Two different ways to add data to Microsoft Sentinel using REST APIs


While the title of this blog post says it is about how to add data to Microsoft Sentinel, technically the APIs we will discuss will write to Azure Monitor. However, the data will be readable by Microsoft Sentinel, so it is close enough 🙂

Microsoft Sentinel, through its extensive list of built-in data connectors, has a lot of ways to ingest data. But what happens if the system you are using doesn’t have a data connector? How do you get the data you need into Microsoft Sentinel so you can perform all the queries you need?

You could use the new Microsoft Sentinel Codeless Connector that is still in preview when this post was written. This appears to use the Azure Monitor HTTP Data connector (more information here) which is a quick and easy solution if the data is coming through properly formatted and you want everything that the API provides. Of course, the API may take parameters to filter out some of the data. More information on creating a codeless connector can be found here)

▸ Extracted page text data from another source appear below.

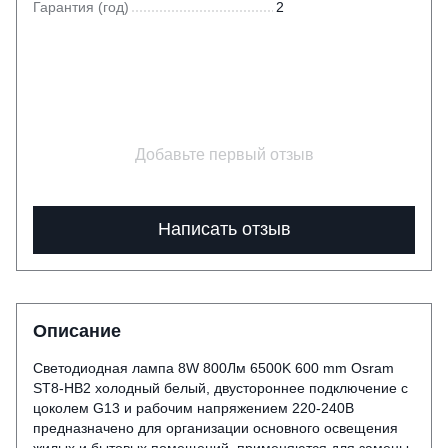
Гарантия (год)
2
Добавьте первый отзыв
Написать отзыв
Описание
Светодиодная лампа 8W 800Лм 6500K 600 mm Osram
ST8-HB2 холодный белый, двустороннее подключение с
цоколем G13 и рабочим напряжением 220-240В
предназначено для организации основного освещения
жилых и бытовых помещений, применяются для замены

The second way is to use the new Logs ingestion API which is also in preview at this time. While there is a bit more configuration that needs to be done, including creating a new Azure AD Application, a data collection endpoint (DCE), and a data collection rule (DCR), you can do much more with it. Not only can you ingest the data and manipulate it, but you can also write to a small set of Microsoft Sentinel tables, as well as Basic tables. As the documentation provided here is very well done, I will not be recreating the code. Just follow the instructions in the documentation and you will be good to go.

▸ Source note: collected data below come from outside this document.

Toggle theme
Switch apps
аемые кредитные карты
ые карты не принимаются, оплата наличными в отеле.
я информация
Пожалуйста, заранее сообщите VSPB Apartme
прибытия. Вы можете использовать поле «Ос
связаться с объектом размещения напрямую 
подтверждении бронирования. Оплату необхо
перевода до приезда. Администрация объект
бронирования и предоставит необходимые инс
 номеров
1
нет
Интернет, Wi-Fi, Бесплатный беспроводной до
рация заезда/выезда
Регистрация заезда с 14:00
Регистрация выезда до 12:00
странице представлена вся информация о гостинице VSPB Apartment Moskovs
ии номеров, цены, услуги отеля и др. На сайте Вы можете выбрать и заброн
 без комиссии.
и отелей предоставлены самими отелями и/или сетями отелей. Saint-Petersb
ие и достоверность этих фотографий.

What I will to is to attempt to show you the pros and cons of each way to ingest data to help you make your decision on which one to use.

BTW, both ways will allow you to specify a column to use to populate the TimeGenerated column.

HTTP Data Collector API


  • Easy to setup. Just needs the Log Analytics workspace’s Workspace ID and key.


  • Can only write to custom logs
  • Columns created have “_<data type>” appended to them. Some people may not consider this an issue, but it bugs me.
  • Data must be in the correct format when ingesting it. No changes to the data will be made by Azure Monitor.
  • Cannot write to a basic table.

Logs ingestion API


  • Can write to custom logs as well as the CommonSecurityLog, SecurityEvents, Syslog, and WindowsEvents tables
  • Can add columns to existing tables (see above). Each custom column must end in “_CF”
  • Columns created in a custom table do not have a suffix automatically added.
  • Can use a DCR to modify data. This can be adding new columns, not including certain rows, and more.
  • Can write to a Basic table. The table must be converted to Basic after it has been created.


  • Requires more configuration. You need to setup an Azure AD application, a DCE, and a DCR. A DCE and DCR will be required for each feed although you can reuse the Azure AD Application.


As you can see, there are two different ways to ingest data into Microsoft Sentinel. For most of your needs, the HTTP Data Collector API will work just fine. However, if you need more control over your ingestion, consider using the Logs ingestion API.

Either way, you can easily add your own data into Microsoft Sentinel for your use.